GIVEN RECORDS Block Start

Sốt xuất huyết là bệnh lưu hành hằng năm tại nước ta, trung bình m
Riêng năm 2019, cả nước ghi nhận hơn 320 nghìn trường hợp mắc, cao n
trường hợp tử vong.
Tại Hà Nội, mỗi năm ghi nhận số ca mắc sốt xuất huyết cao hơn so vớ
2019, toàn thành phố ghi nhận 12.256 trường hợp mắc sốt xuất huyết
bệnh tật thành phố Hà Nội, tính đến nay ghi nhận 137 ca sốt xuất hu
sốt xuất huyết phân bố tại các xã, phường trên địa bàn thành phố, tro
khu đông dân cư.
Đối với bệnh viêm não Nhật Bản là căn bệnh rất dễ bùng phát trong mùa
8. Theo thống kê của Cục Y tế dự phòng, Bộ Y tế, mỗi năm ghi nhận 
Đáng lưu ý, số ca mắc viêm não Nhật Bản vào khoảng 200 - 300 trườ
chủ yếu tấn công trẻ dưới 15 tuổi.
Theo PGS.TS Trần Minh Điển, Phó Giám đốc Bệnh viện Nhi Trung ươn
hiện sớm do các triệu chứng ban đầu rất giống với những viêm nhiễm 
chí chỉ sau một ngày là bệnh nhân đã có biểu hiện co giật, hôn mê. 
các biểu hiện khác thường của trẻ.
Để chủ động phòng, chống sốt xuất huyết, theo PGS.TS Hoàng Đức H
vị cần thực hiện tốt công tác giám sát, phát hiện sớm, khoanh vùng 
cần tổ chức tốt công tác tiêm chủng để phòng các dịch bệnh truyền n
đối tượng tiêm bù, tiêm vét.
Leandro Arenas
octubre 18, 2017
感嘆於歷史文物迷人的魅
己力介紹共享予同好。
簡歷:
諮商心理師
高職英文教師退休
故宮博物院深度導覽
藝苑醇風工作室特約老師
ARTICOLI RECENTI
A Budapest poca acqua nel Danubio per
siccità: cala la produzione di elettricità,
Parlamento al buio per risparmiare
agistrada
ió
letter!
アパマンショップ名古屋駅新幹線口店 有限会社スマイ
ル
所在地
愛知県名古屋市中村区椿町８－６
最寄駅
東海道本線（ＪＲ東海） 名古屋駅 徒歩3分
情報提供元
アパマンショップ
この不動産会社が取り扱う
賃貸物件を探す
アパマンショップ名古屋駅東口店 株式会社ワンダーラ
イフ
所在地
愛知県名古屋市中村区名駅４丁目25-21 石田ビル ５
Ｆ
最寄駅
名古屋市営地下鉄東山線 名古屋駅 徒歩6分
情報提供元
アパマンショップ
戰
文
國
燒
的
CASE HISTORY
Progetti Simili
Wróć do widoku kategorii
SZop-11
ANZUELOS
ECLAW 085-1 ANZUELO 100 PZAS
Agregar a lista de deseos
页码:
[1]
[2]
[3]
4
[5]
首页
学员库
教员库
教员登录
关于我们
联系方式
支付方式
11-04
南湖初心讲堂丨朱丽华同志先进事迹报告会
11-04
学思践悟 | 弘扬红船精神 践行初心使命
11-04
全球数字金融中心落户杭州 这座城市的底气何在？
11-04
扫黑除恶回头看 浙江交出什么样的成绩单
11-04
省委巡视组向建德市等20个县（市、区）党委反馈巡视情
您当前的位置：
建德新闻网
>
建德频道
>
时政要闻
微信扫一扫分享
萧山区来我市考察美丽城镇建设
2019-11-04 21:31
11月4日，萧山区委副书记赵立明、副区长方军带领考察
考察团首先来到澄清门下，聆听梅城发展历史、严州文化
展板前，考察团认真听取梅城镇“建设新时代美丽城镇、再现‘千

GIVEN RECORDS Block End

◆ EXERCISE GOAL ◆
Given the data above, which lines hold the string "nước"? Return them.

◆ PROBLEM SOLUTION ◆
Sốt xuất huyết là bệnh lưu hành hằng năm tại nước ta, trung bình m
Riêng năm 2019, cả nước ghi nhận hơn 320 nghìn trường hợp mắc, cao n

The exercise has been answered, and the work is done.